Malgré ce qui précède, le cadre législatif mis en place par nos prédécesseurs demeure largement insuffisant pour garantir que tous les enfants recevant l'enseignement à la maison aient accès à une formation de qualité. Je souhaite donc vous informer aujourd'hui de l'intention de mon gouvernement de modifier le Règlement sur l'enseignement à la maison, essentiellement afin d'accroître les exigences minimales pour ce type d'enseignement. L'objectif qui nous anime est évidemment de favoriser la diplomation et la réussite des quelques milliers d'enfants qui reçoivent chaque année un enseignement à la maison.

Le projet de règlement, qui sera publié aujourd'hui dans la Gazette officielle du Québec, devrait entrer en vigueur le 1er juillet 2019 pour une mise en application dès la prochaine année scolaire. Il viendra corriger de nombreuses faiblesses présentes dans le règlement de l'école à la maison édicté par le précédent gouvernement en mai dernier. Plus spécifiquement, le projet de règlement modifiant le Règlement sur l'enseignement à la maison introduit d'abord un nouveau contenu minimal d'apprentissage enrichi. Les nouvelles normes proposées visent à encadrer davantage le projet d'apprentissage de façon à ce qu'il intègre désormais les contenus et éléments jugés déterminants pour la réussite éducative, d'une part en prescrivant l'enseignement des programmes d'études ministériels dans les domaines d'apprentissage des langues, des mathématiques, des sciences et de la technologie et de l'univers social, d'autre part en imposant la passation des épreuves ministérielles à tous les enfants.

Nous souhaitons également offrir un meilleur suivi à ces enfants en s'assurant de leur présence lors des rencontres de suivi du projet d'apprentissage. La présence obligatoire de l'enfant lors des rencontres vise à baliser davantage le suivi de l'enseignement à la maison. Cette mesure facilitera le suivi de la progression des apprentissages tout en permettant de mieux dépister les difficultés chez les enfants recevant ce type d'enseignement. Le soutien sera également amélioré au chapitre de l'évaluation. Le nouveau règlement propose en effet des leviers d'évaluation de la progression de l'enfant en prévoyant que la commission scolaire sera tenue de permettre à l'enfant qui reçoit un enseignement à la maison d'être évalué à des fins de sanction des études.

Notre gouvernement entend s'assurer, par ces différentes mesures réglementaires, que l'enseignement à la maison soit véritablement et concrètement un enseignement approprié pour ces jeunes dans le respect de la Loi sur l'instruction publique. Nous sommes par ailleurs convaincus que le modèle que nous proposons préviendra plus efficacement le recours aux écoles dites illégales ou clandestines.
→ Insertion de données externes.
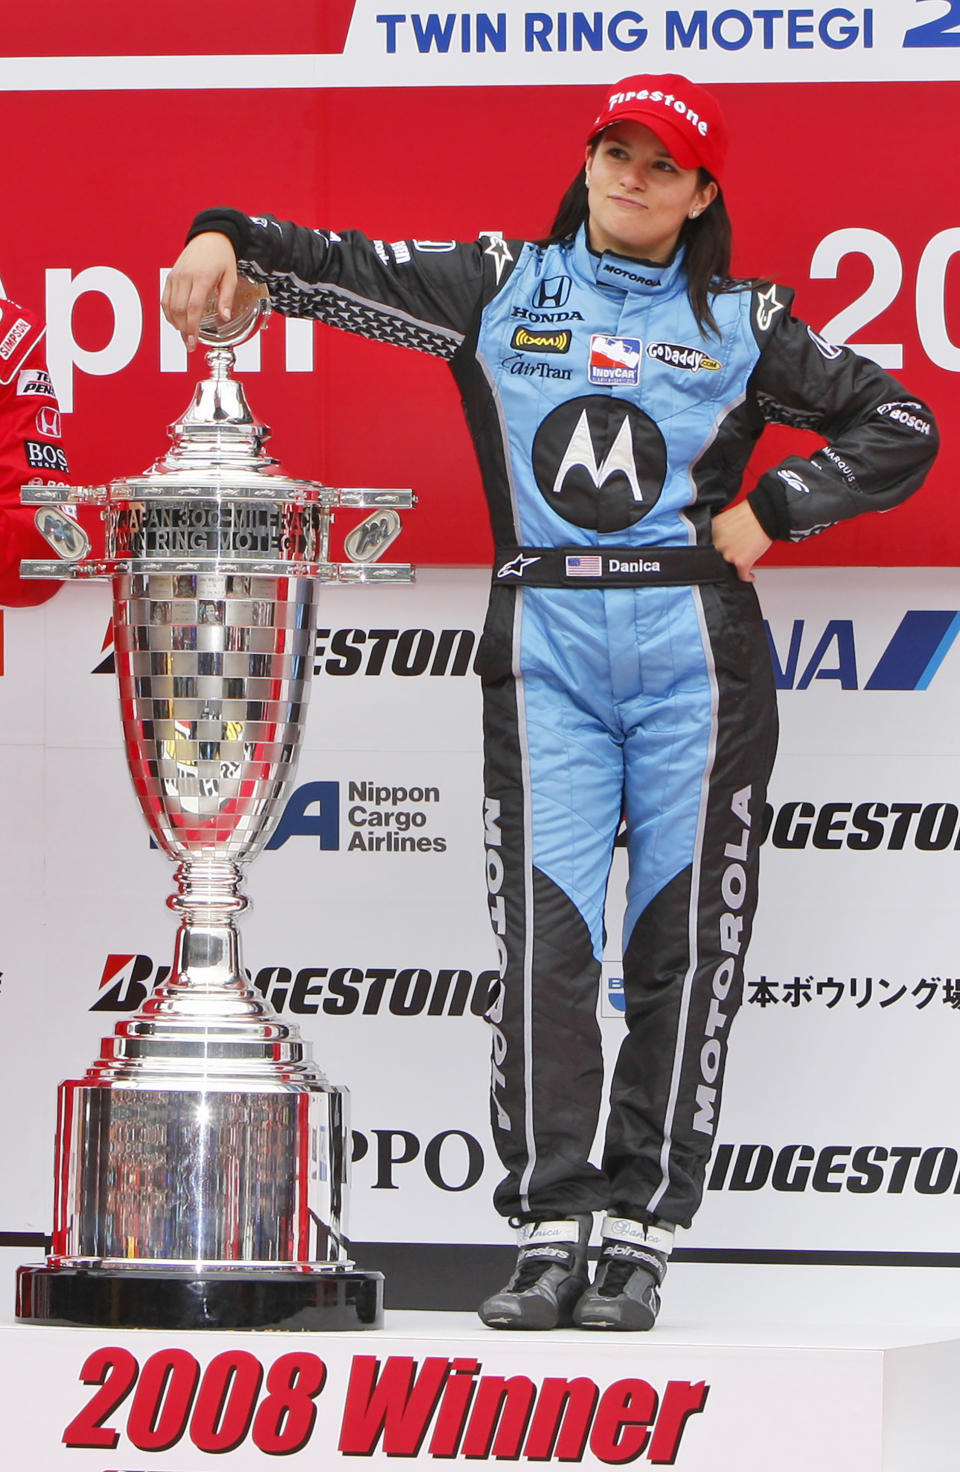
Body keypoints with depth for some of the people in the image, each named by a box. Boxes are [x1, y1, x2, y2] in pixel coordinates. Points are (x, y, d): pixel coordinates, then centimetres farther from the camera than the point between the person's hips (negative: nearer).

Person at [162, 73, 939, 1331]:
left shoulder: (740, 323, 10)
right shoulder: (499, 288, 11)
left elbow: (897, 428, 14)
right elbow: (344, 272, 5)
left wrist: (770, 512, 3)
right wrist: (229, 240, -13)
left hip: (694, 648, 0)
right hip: (546, 648, 0)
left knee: (685, 946, -2)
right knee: (544, 941, -7)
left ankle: (639, 1234, 2)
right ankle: (549, 1233, -5)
Celui-ci permettra d'empêcher que des enfants soient déclarés en enseignement à la maison, mais soient assujettis à des contenus d'apprentissage minimalistes et migrent vers des établissements offrant des services éducatifs en marge de tout contrôle de l'État.

Je tiens à rassurer les parents ayant fait le choix de l'enseignement à la maison pour leurs enfants, les modifications proposées respectent pleinement la souplesse inhérente à cette forme d'enseignement, bien évidemment en maintenant la possibilité pour le parent de faire le choix de l'enseignement à la maison, ensuite en préservant la faculté pour le parent de mettre en oeuvre un projet d'apprentissage personnalisé pour son enfant, et enfin en confiant au parent une latitude dans le déploiement des apprentissages lors d'un cycle d'enseignement.

En définitive, le nouveau cadre juridique portant sur l'enseignement à la maison que mon gouvernement propose, d'une part, respecte le droit des parents d'opter pour l'enseignement à la maison tout en leur donnant la latitude, et, d'autre part, permet à l'État de jouer pleinement son rôle en s'assurant de la qualité de la formation offerte aux élèves recevant un enseignement à la maison et en garantissant que chacun d'entre eux puisse développer son plein potentiel.

En définitive, le projet de règlement s'inscrit parfaitement dans la volonté de notre gouvernement de mettre l'intérêt des élèves au-dessus de toute autre préoccupation. Merci.